The 17th, at Tarascon, she breakfasted with the Marquis de
Gras-Preville, and was present at the games instituted by good
King Rene,--tambourine dances and the races of the Tarasque. The
18th, at Arles, she visited the Cloister of Saint Trophime, and
the Roman circus. About eighteen thousand persons were crowded on
the ancient benches. The galleries resounded with military music
which, borne from echo to echo, spread beneath all the arches. In
the evening the entire city was illuminated. From a balcony, the
Princess assisted at a pegoulade, a sort of torchlight promenade
of five or six hundred young people, who bore pieces of tarred
rope lighted at one end.
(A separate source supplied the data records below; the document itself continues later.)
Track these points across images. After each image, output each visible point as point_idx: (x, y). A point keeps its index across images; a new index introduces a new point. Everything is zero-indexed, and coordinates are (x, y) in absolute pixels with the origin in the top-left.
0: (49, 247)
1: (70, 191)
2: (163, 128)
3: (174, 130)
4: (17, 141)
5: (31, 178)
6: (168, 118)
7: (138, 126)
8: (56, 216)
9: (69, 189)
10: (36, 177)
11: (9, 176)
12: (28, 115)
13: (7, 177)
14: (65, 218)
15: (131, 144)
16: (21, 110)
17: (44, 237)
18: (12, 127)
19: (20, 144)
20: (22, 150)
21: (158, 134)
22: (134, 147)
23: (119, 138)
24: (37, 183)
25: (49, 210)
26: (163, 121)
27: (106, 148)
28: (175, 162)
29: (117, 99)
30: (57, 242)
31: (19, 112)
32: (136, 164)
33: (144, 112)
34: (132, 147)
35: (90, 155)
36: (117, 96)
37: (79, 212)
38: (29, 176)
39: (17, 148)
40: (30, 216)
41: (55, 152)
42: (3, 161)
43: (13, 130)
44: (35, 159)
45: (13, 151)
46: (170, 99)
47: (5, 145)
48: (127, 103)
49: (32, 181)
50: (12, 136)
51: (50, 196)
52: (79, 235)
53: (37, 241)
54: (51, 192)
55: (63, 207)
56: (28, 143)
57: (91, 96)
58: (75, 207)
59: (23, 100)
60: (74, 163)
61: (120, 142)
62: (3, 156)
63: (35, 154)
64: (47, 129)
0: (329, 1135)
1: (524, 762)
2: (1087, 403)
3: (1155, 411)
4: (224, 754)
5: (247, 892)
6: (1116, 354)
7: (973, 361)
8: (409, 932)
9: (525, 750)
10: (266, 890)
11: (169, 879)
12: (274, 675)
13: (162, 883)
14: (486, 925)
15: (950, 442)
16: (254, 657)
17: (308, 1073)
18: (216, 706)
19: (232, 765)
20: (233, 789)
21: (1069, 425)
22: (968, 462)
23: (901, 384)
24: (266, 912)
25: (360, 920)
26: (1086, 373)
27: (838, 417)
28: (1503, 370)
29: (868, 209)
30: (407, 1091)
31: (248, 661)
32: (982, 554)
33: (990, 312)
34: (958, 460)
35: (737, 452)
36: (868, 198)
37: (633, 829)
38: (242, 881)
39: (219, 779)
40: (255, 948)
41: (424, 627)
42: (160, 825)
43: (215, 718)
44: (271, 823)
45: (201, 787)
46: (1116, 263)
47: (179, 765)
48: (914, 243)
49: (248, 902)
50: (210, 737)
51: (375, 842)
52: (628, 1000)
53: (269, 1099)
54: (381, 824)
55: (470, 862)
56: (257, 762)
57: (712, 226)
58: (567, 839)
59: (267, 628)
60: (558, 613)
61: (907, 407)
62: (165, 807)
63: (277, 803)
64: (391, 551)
She desired to see again these bizarre
and picturesque effects of light, this joyous procession, this
clamorous animation, and she had the enthusiastic cortege file a
second time under her windows. The 21st, she visited the Roman
theatre at Orange, one of the most curious ruins of the world. The
23d, she passed again through Lyons. The 28th, she was at the
Tuileries for dinner.
The Duchess of Berry returned enchanted with her journey. Never
had the throne of the Bourbons seemed to her more solid, never
were the advantages of the family pact revealed in a more
brilliant manner. The Moniteur wrote: "The Princess Marie-
Christine has heard her name mingling in the air with that of her
whose son is one day to be King of France.